In Short

Depends on what you want to do with the evaluation function, knowing the internal workings of the evaluation might or might not be practical for you to train the model appropriately.

Scroll down to the Summary section of the answer and the QnA section after.

In Long

There are two common mode for training a model with Huggingface transformers,

with the Trainer (batteries included)
without the trainer and default Pytorch backpropagation

For example:

For (2), it should be self-explanatory as the evaluation/validation routine is explicitly coded out (other than the magical loss.backwords and optimizer.step)

Q: Where is the validation routine in the `Trainer` object?

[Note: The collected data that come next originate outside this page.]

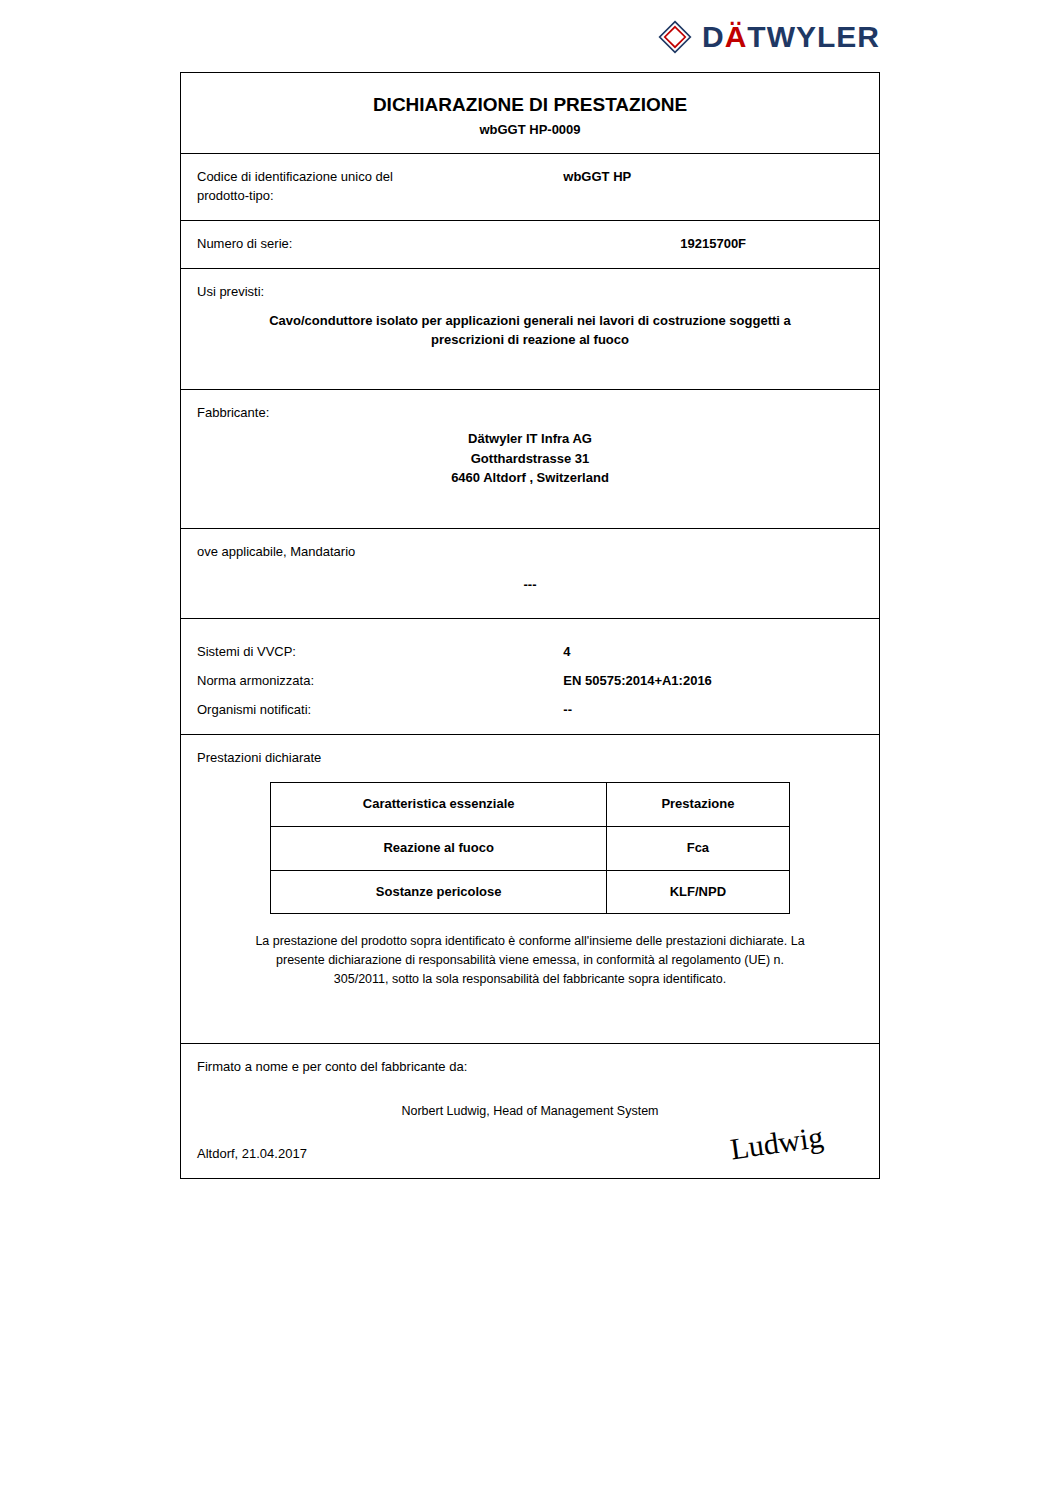DÄTWYLER
| DICHIARAZIONE DI PRESTAZIONE wbGGT HP-0009 |
| Codice di identificazione unico del prodotto-tipo: wbGGT HP |
| Numero di serie: 19215700F |
| Usi previsti: Cavo/conduttore isolato per applicazioni generali nei lavori di costruzione soggetti a prescrizioni di reazione al fuoco |
| Fabbricante: Dätwyler IT Infra AG Gotthardstrasse 31 6460 Altdorf , Switzerland |
| ove applicabile, Mandatario --- |
| Sistemi di VVCP: 4 Norma armonizzata: EN 50575:2014+A1:2016 Organismi notificati: -- |
| Prestazioni dichiarate / Caratteristica essenziale / Prestazione / / Reazione al fuoco / Fca / / Sostanze pericolose / KLF/NPD / La prestazione del prodotto sopra identificato è conforme all'insieme delle prestazioni dichiarate. La presente dichiarazione di responsabilità viene emessa, in conformità al regolamento (UE) n. 305/2011, sotto la sola responsabilità del fabbricante sopra identificato. |
| Firmato a nome e per conto del fabbricante da: Norbert Ludwig, Head of Management System Altdorf, 21.04.2017 Ludwig |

For (1), it is rather hard to find any blogpost or detailed doc on how the Trainer object works but you can take a look at the source code, so lets go down the rabbit hole...

In the Trainer object, there is an evaluate() function that runs the evaluation/validation routine, https://github.com/huggingface/transformers/blob/main/src/transformers/trainer.py#L2925

How/When is the `evaluate()` called?

When you call trainer.train(), there's a lot of things happening but in general it's doing:

  def train(
        self,
        resume_from_checkpoint: Optional[Union[str, bool]] = None,
        trial: Union["optuna.Trial", Dict[str, Any]] = None,
        ignore_keys_for_eval: Optional[List[str]] = None,
        **kwargs,
    ):
        # blah blah, argparsing and reading kwargs
        # then do a lot more model/args munging to make check 
        # if you want to load a model or create a new one from config

        # Then finally the most important thing:

            return inner_training_loop(
                args=args,
                resume_from_checkpoint=resume_from_checkpoint,
                trial=trial,
                ignore_keys_for_eval=ignore_keys_for_eval,
            )

Hmmmm, oh okay, `trainer.train()` calls `inner_training_loop()`

And inside the inner_training_loop(), https://github.com/huggingface/transformers/blob/main/src/transformers/trainer.py#L1552, there's like a 400-500 lines of code that eventually:

    def inner_training_loop(...):
        # Lots of code parsing args and checking stuff.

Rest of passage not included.